In 1977, a Food Drug and Administration (FDA) policy recommendation excluded women who are capable of bearing a child from Phase I and early Phase II of drug trials. This was due to the drug “thalidomide” that was marketed in 1960. Thalidomide was advertised as safe for everyone including pregnant women, and the company marketed the drug to pregnant women for morning sickness despite the drug’s lack of approval for sale in American markets. However, in 1961, a doctor who heavily prescribed the drug to expecting mothers found that the drug caused serious birth defects in babies the doctor delivered. Due to the severe adverse effects caused by the drug, the FDA discouraged fertile women from participating in the early stages of drug testing until the policy recommendation ended in 1993.

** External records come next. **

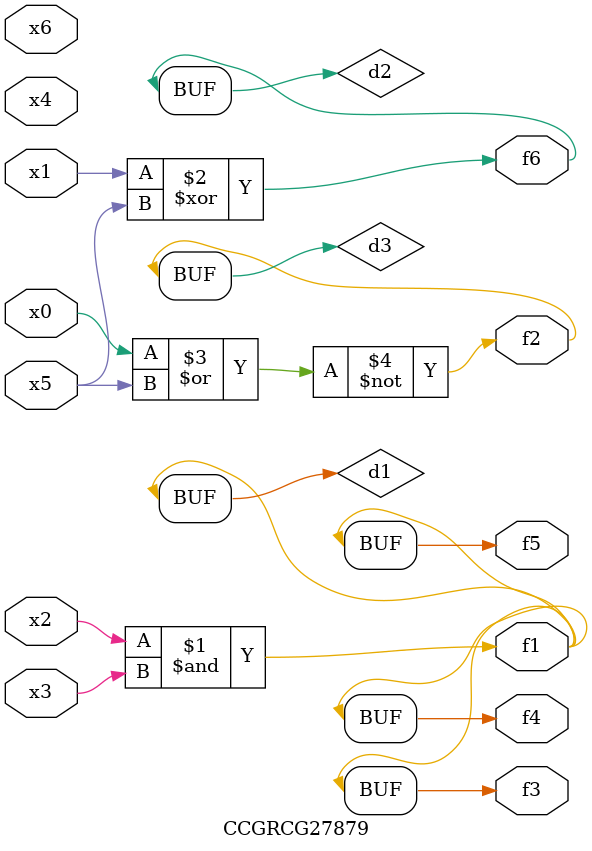
<source format=v>
module CCGRCG27879(
	input x0, x1, x2, x3, x4, x5, x6,
	output f1, f2, f3, f4, f5, f6
);

	wire d1, d2, d3;

	and (d1, x2, x3);
	xor (d2, x1, x5);
	nor (d3, x0, x5);
	assign f1 = d1;
	assign f2 = d3;
	assign f3 = d1;
	assign f4 = d1;
	assign f5 = d1;
	assign f6 = d2;
endmodule

</source>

In 1986, the National Institute of Health (NIH) established a policy that encourages researchers to include women and minorities in studies. If researchers chose to exclude women and minorities from their proposed studies, then the researchers involved would have to include justification for the omission. In 1990, the Congressional Caucus for Women’s issues asked the General Accounting Office (GAO), now known as the General Accountability Office, to investigate the NIH’s implementation of the guidelines requiring the inclusion of women and minorities in drug trials. The GAO discovered that the policy was written poorly and had done very little to promote researchers to aggregate the results by gender. Approximately two months later, NIH created the Office of Research for Women’s Health (ORWH), which is the first Public Health Service office committed to advocating for women’s health research within and outside of NIH. Although the inclusion of women in clinical research was a policy established by NIH, it had not yet become law. It was not until 1993 when Congress wrote the NIH inclusion policy into law, entitled Women and Minorities as Subjects in Clinical Research. This law guarantees, but is not limited to, the inclusion of women and minorities in all clinical research, and researchers should design and execute trials containing women and minorities so that one can determine if the drug affects women and minorities differently than other participants.
Looking Towards the Future
While the policy passed by Congress was influential in the clinical trials process, more work needs to be done to ensure that women are widely represented in these trials. Although the law states that trials must include women, it may prove difficult to enforce this law since every study is different. As of today, researchers have not produced enough research on understanding who certain ailments affect and the varied consequences certain symptoms can have on a person depending on their gender. Since only a minimal amount of medical research throughout history has focused on women, we do not yet know the effects of the lack of women-focused trials, including how many health issues have gone unnoticed and undiagnosed because women in medicine have not been extensively studied.